There are no specific pharmaceutical agents for the treatment of ependymoma; nevertheless, patients with supratentorial ependymomas usually need medical treatment. When seizures are present, patients are usually prescribed phenytoin (Dilantin), levetiracetam (Keppra) or carbamazepine (Tegretol). Levetiracetam is usually preferred over phenytoin and carbmazepine because they interfere with the actions of some anti-tumor treatment lines. Edema of the brain tissues secondary to the tumor can be treated effectively with corticosteroid agents such as dexamethasone.
Further inpatient care:
After surgical resection of an ependymoma, patients typically spend the first 24 hours after surgery in an intensive care unit followed by 3-5 days of hospital stay in the ward. The length of a patient’s stay is related to his/her medical condition, overall medical status, location of the tumor and extent of surgical resection.
Following surgery, antibiotics are administered for 24 hours. When the general condition improves, physical rehabilitation and occupational therapy should be started as soon as possible.
During the hospital stay, the patient should undergo a postoperative MRI to determine whether or not the tumor had been completely removed. Moreover, MRI of the spines should be done post-operatively to rule out the presence of tumor seedlings.
If not done before surgery, consultation of a neurologist, radiation oncologist and neurooncologist should be done.
Further outpatient care:
A rehabilitation team should follow up patients who still exhibit neurological deficits after surgical resection of spinal ependymomas.
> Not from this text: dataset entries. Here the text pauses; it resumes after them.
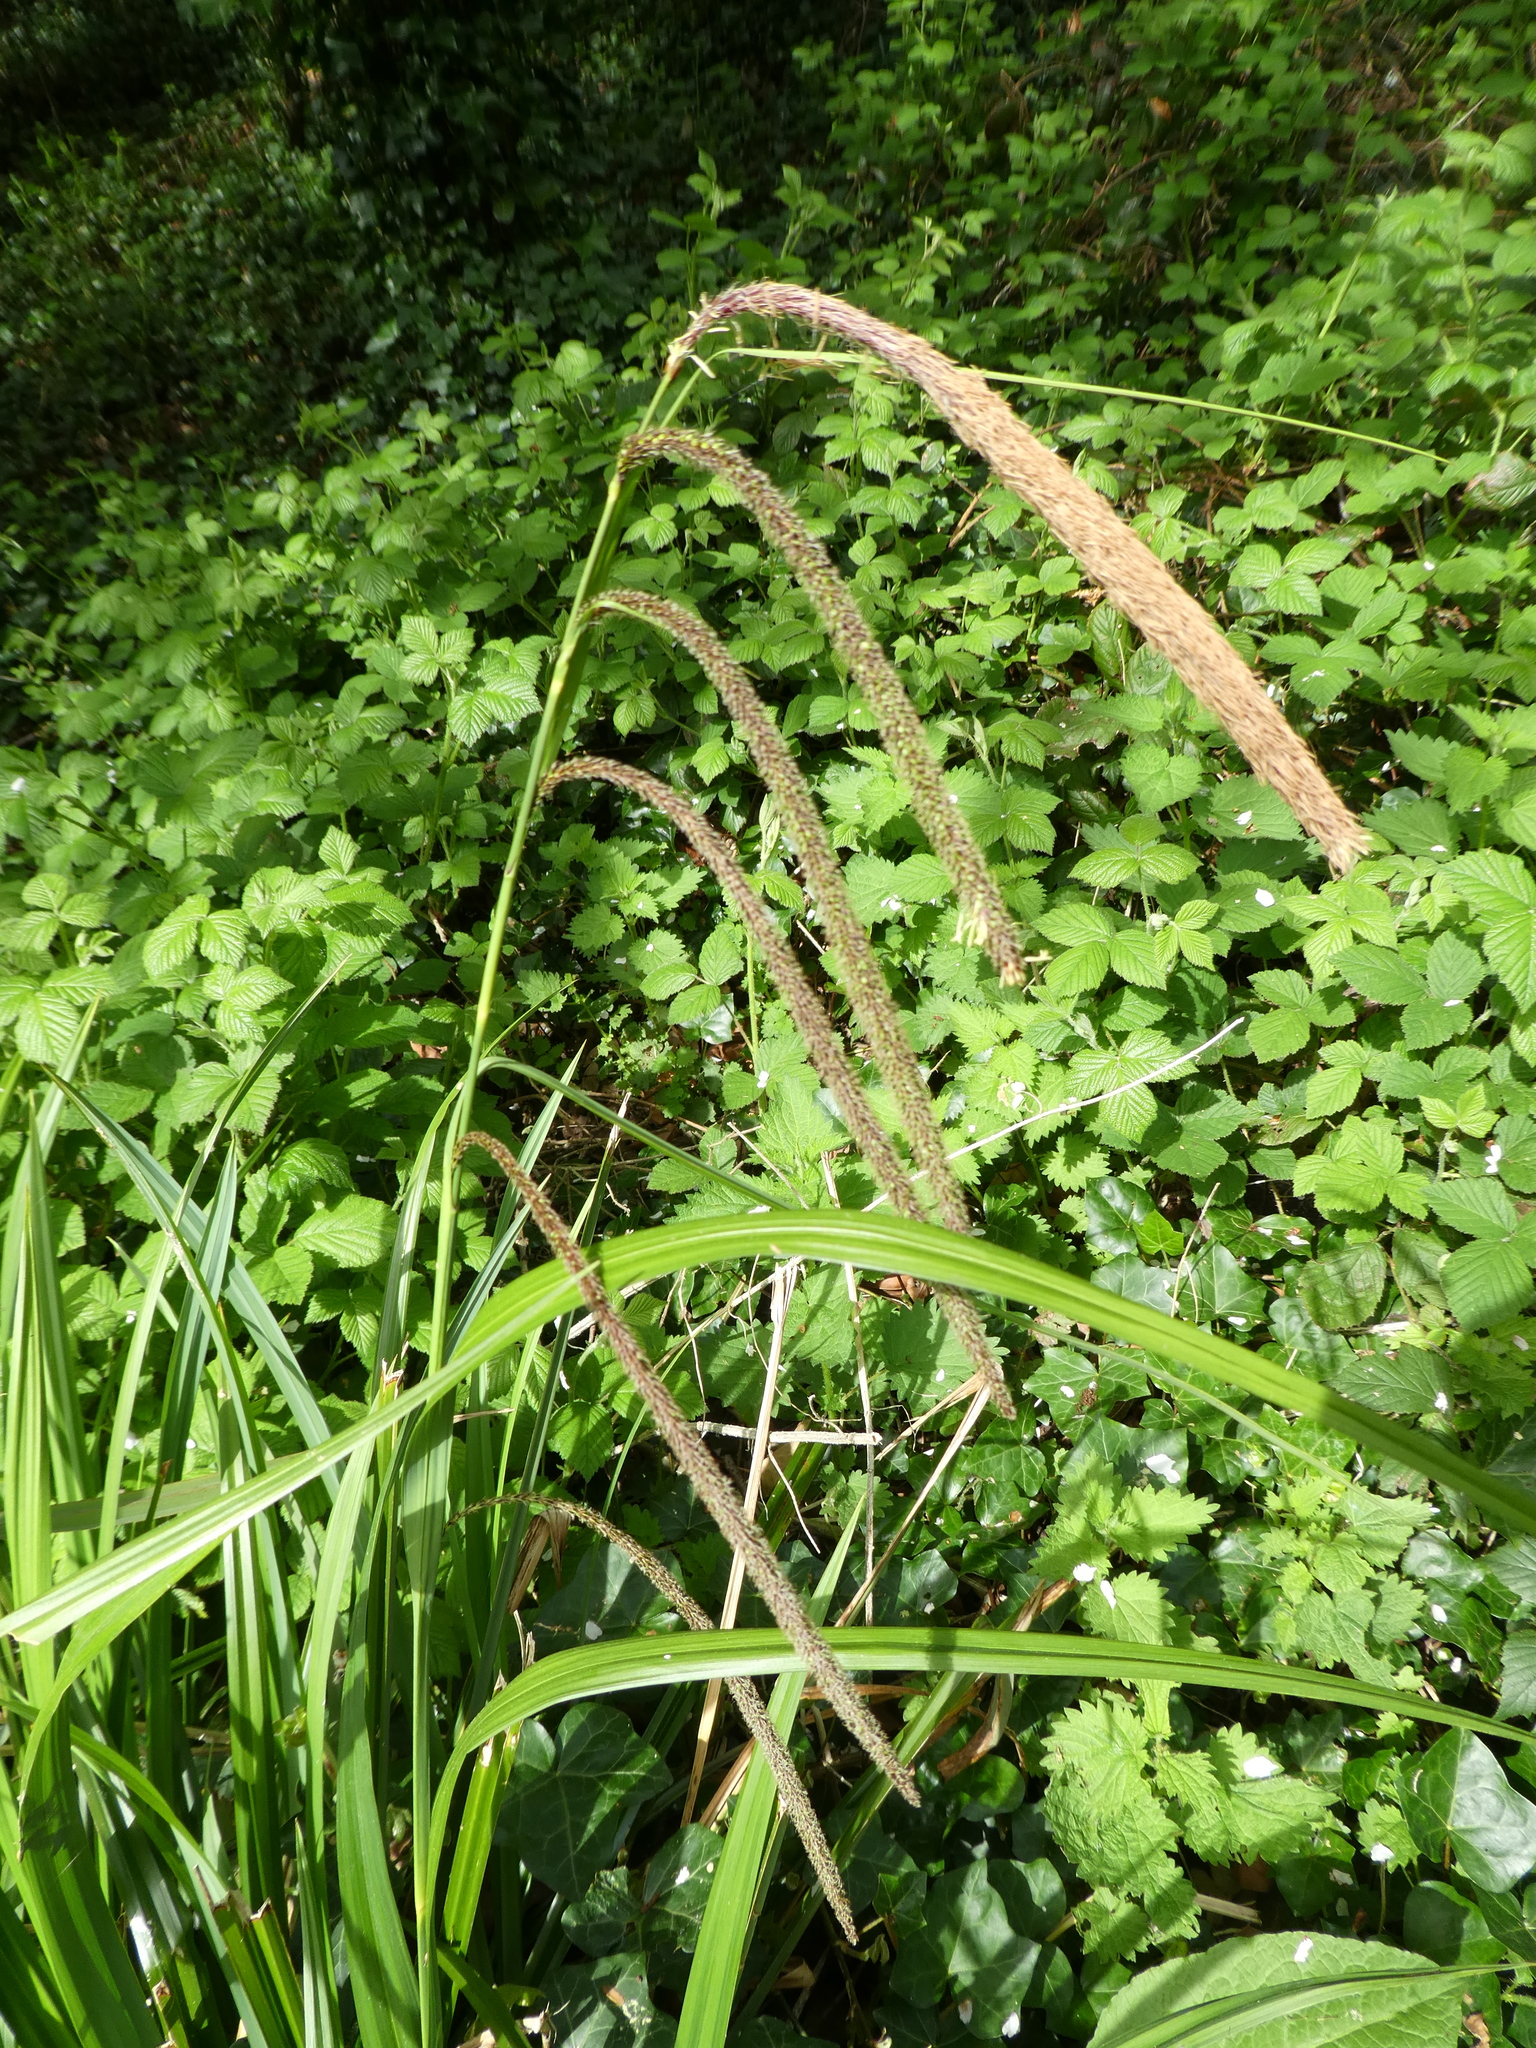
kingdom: Plantae
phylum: Tracheophyta
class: Liliopsida
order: Poales
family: Cyperaceae
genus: Carex
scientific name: Carex pendula
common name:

Children should be carefully monitored for manifestations of increased intracranial tension. When anticonvulsant drugs are used, their blood levels should be checked regularly.
Generally speaking, surgical resection of a brain tumor has a mortality rate of approximately 1% to 2%. About 40% of patients are healthy or exhibit minimal deficits following surgery. About 30% of patients have the same deficits manifested before surgery. 25% of patients manifest increased neurological deficits following surgery.
Bleeding, infection and deterioration of neurological deficits are the most common complications of surgical resection of brain tumors.